» **The exercise**
Copy the passage on feminist art in Kazakhstan, starting at the words "The pacifier can" and ending after "imprisoned inside them.", and update it so that "cocoons" becomes "capsules".

The pacifier can be curiously seen as a knot, tying together the breast, which is like a ‘bag of stone’, a prison for repressed, undeveloped subjectivity. Zhanna Nugerbek (b. 1988) found a metaphor for this state at the exhibition ‘Ol kyz’ in Astana in 2022 where she presented a series of sculptures called ‘Women’. They are small cocoons made of soft foam rubber and fabric. The self of a woman, soft and submissive, repressed by her traditional upbringing, is imprisoned inside them.

One of the manifestos of feminist art in Kazakhstan is ‘Evermust’ by Zoya Falkova (b. 1982), a piece which has been widely exhibited both in Kazakhstan and Europe. It is a punchbag in the form of a female torso; a portrait without a face. Associations with classical sculpture suggest the Venus of patriarchal society, a female deity stripped of her limbs so she couldn't fight back, her eyes so she wouldn't have her gaze and her mouth to be silent. The title of the work is a conceptual pun. Falkova associates the sports brand Everlast with the divine and traditional models of raising a boy and she turns this into ‘Evermust’ for women who in patriarchal families ‘always owe’ something to her husband. Like the woman-turned-chair heroine of Michel Gondry's episode from ‘Tokyo!’, the woman in the patriarchal family is gradually transformed into a punch bag, reduced to the purely utilitarian role of a weak-willed object, which also tragically allows her to be treated brutally. Yet here, there is a twist, unlike a real punch bag, the light weight of this work expresses feminine qualities of gentleness and vulnerability.

Criticizing the foundations of European patriarchal civilization, Falkova turns to antique black-figure vase painting. The vase ‘Her Own Guilt’ depicts the pursuit of a girl by male police officers who embody power. The title’s clichéd, cynical formula turns out to have been a constant fate over the centuries. Here on the vase this chase turns into what is a never-ending run around in circles. Traditional models dominant in society and passed down from generation to generation do not allow one to break free. The characters become prisoners of the chase, objects of tradition, like puppets or glove puppets moved by its invisible hands. In antique times, such vases filled with olive oil were handed out to the winners of competitions. For the heroine, the flight from repression also becomes a kind of competition, in which the prize is her recaptured subjectivity. But is it ever possible to win in an endless race around in circles?

(Dataset records)

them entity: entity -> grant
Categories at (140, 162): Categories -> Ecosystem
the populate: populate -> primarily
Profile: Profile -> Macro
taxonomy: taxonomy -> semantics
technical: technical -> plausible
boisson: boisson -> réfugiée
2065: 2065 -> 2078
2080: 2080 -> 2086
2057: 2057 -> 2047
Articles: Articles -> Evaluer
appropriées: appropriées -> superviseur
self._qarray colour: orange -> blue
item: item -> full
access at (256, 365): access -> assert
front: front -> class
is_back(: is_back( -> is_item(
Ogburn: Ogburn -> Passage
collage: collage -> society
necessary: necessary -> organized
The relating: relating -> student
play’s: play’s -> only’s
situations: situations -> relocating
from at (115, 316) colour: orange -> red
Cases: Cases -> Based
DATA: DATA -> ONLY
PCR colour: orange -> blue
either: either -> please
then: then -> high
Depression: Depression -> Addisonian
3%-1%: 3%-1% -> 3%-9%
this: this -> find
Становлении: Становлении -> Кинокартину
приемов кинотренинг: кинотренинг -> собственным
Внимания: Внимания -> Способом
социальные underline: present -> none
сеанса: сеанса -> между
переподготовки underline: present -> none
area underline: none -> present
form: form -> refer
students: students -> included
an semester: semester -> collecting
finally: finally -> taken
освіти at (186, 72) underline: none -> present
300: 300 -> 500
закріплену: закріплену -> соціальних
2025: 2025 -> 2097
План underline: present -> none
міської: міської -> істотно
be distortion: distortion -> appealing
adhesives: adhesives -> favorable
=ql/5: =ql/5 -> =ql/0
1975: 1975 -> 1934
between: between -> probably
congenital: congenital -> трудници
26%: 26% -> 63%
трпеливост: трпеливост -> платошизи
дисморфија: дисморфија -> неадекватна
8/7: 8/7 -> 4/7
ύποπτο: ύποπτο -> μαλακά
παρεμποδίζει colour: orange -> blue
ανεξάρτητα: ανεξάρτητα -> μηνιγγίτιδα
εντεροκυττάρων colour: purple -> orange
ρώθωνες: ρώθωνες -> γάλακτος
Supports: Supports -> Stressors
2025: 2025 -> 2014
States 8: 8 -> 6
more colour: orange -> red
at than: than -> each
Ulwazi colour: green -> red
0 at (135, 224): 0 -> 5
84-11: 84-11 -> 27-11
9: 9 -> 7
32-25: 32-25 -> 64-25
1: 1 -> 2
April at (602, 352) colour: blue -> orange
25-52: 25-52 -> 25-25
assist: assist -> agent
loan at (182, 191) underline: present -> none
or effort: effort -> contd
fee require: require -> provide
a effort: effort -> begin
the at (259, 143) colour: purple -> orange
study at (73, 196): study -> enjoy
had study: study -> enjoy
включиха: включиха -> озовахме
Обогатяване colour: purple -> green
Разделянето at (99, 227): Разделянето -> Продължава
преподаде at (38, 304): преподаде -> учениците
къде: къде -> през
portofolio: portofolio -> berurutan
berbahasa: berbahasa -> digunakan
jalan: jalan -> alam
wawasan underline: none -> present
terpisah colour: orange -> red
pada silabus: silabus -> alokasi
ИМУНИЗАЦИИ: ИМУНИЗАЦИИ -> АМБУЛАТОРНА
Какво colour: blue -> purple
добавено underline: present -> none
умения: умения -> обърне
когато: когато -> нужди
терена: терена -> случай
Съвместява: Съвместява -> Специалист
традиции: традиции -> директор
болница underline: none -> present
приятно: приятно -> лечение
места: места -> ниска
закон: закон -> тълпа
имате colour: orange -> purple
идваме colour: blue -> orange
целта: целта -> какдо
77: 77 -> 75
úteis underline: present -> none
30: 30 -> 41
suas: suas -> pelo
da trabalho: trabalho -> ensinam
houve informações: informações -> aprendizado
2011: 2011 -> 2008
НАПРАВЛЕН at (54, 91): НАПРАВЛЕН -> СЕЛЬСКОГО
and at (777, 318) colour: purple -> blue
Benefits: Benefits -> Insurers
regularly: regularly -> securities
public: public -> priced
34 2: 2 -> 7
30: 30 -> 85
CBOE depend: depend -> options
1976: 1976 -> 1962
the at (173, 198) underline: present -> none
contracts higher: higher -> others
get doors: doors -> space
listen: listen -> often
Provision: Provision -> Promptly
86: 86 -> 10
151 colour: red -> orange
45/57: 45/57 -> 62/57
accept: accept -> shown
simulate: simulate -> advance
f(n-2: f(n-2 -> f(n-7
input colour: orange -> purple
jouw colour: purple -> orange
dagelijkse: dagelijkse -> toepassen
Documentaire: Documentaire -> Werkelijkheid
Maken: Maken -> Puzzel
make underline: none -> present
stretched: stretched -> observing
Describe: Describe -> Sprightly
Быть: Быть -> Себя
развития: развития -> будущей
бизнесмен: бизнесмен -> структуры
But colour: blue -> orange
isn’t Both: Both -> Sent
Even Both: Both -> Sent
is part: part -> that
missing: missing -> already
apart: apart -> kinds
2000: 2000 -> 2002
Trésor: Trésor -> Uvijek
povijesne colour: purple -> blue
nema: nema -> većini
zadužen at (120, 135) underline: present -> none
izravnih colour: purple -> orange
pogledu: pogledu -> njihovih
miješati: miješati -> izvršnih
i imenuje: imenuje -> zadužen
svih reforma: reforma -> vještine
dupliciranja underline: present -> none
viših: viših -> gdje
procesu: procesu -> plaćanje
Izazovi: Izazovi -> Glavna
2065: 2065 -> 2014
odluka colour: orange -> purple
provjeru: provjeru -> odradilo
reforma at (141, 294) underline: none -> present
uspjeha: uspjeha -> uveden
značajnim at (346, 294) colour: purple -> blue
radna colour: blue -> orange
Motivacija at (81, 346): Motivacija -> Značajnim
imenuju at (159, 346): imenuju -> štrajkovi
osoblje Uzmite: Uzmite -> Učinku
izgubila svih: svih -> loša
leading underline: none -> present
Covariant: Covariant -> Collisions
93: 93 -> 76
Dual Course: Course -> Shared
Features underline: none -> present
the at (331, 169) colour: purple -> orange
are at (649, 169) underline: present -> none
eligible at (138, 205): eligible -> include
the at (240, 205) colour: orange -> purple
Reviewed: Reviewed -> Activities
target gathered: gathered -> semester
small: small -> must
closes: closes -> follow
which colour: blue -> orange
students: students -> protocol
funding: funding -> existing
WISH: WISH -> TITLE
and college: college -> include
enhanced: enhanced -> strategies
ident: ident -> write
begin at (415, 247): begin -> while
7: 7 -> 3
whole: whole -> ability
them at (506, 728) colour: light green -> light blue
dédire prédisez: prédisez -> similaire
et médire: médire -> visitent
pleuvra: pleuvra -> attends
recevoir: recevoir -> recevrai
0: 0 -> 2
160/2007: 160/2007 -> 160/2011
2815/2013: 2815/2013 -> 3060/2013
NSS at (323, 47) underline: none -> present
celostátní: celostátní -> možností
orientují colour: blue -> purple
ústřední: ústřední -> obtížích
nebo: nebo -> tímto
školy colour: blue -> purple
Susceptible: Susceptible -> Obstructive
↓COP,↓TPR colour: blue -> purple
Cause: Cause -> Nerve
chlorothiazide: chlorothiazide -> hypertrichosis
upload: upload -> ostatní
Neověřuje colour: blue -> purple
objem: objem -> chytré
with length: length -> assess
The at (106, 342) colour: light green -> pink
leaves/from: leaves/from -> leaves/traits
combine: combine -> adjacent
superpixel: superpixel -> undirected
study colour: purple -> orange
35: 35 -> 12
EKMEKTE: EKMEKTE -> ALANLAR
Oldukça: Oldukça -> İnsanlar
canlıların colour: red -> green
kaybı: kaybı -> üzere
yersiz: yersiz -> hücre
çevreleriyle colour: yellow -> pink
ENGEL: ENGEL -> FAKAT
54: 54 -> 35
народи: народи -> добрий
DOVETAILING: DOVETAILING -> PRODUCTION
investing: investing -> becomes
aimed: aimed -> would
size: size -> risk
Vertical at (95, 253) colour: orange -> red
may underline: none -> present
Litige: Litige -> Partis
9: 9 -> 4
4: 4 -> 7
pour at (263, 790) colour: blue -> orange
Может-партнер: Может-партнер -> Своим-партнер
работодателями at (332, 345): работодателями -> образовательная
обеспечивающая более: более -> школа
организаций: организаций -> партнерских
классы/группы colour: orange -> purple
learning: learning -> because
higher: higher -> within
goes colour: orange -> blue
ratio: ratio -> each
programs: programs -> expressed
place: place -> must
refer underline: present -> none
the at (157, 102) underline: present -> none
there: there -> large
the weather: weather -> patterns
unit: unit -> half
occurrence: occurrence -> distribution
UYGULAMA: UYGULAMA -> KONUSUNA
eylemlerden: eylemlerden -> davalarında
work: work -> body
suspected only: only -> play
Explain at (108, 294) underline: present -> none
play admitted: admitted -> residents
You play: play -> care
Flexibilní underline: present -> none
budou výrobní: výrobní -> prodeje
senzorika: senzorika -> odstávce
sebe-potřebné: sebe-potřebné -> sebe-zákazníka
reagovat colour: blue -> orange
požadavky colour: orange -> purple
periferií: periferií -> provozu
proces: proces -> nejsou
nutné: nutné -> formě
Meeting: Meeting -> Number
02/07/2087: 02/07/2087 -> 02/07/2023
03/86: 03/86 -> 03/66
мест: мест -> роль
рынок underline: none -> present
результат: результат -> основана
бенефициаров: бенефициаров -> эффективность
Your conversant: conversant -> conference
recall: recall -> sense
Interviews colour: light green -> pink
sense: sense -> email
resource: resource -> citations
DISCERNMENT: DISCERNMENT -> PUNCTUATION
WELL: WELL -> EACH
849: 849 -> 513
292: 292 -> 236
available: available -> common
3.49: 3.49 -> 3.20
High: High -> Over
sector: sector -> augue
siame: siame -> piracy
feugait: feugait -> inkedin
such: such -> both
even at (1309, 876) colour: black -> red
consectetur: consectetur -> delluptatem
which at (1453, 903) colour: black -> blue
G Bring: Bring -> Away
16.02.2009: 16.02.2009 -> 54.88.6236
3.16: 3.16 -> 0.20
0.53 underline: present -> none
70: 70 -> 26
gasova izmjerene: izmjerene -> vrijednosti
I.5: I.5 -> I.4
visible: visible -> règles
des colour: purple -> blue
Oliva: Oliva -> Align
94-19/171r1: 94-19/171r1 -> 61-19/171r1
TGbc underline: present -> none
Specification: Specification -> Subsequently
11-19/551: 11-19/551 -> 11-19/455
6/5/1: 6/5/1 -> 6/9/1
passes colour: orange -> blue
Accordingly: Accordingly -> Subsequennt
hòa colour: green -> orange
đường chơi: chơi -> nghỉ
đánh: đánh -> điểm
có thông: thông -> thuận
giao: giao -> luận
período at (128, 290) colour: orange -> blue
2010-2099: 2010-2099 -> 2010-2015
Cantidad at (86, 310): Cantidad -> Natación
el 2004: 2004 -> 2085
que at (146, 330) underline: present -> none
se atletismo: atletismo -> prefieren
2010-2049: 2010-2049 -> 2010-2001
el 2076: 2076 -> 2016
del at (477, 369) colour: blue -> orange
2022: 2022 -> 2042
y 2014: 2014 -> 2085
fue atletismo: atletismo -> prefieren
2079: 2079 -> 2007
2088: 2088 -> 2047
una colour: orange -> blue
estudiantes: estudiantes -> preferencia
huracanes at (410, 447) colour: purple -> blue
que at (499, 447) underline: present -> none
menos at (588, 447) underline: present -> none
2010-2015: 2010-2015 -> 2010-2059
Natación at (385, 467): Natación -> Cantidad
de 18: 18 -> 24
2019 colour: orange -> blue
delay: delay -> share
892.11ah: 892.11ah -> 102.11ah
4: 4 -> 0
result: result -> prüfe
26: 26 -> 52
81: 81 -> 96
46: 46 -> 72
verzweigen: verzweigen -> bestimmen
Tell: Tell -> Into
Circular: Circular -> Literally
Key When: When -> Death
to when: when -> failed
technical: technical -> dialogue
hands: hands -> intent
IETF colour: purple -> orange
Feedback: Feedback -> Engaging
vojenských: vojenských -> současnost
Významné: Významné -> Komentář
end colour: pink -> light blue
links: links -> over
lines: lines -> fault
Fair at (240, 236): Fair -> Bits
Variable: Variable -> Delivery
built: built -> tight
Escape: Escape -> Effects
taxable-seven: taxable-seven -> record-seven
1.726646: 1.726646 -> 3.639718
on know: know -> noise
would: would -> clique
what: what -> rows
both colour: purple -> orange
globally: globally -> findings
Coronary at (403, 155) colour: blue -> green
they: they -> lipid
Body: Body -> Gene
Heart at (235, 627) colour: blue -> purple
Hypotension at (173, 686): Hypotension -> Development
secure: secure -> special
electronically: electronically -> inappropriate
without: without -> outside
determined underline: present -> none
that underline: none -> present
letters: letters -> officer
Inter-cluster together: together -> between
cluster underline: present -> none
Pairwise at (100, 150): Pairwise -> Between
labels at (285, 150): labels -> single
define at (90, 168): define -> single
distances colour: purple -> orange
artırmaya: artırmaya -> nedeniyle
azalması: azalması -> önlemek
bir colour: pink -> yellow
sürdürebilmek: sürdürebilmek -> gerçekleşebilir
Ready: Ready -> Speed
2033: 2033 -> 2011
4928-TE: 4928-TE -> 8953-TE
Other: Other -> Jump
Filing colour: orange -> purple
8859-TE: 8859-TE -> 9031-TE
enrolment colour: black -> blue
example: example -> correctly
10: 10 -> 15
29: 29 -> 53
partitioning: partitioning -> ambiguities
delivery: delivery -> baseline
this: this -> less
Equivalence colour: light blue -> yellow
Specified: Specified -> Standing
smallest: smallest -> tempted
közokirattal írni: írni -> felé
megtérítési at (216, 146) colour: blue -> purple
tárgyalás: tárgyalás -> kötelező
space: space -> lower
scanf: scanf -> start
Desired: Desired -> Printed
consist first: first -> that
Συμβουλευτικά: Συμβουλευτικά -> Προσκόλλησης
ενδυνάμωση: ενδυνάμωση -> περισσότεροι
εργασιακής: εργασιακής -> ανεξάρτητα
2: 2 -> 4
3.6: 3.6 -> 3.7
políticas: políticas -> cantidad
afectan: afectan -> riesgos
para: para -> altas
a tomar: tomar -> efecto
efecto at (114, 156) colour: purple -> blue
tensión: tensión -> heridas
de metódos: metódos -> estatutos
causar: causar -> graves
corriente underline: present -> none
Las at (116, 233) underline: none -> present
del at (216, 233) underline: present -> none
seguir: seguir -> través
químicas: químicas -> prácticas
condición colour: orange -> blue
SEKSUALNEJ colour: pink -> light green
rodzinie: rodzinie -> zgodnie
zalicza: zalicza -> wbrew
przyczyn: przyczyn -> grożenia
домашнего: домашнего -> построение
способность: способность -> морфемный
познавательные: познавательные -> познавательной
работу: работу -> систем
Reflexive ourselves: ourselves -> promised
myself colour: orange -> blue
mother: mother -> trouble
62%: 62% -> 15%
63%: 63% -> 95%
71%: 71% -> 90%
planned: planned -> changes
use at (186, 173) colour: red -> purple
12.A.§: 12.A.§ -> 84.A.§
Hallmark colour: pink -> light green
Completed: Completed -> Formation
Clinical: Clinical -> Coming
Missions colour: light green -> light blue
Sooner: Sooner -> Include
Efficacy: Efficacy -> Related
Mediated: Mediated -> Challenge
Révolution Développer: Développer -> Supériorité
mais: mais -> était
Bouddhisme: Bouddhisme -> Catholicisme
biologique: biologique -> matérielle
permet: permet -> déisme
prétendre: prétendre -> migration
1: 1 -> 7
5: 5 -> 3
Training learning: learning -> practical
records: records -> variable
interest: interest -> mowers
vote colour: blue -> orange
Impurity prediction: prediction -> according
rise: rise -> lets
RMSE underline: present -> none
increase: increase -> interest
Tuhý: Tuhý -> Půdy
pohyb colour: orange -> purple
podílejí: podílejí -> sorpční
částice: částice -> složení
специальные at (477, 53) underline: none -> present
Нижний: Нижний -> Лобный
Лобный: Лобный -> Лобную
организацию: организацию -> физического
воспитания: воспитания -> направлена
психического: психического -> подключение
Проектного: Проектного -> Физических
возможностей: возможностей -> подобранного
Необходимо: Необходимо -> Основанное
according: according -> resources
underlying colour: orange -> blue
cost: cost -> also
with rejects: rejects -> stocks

» **Answer for this exercise**
The pacifier can be curiously seen as a knot, tying together the breast, which is like a ‘bag of stone’, a prison for repressed, undeveloped subjectivity. Zhanna Nugerbek (b. 1988) found a metaphor for this state at the exhibition ‘Ol kyz’ in Astana in 2022 where she presented a series of sculptures called ‘Women’. They are small capsules made of soft foam rubber and fabric. The self of a woman, soft and submissive, repressed by her traditional upbringing, is imprisoned inside them.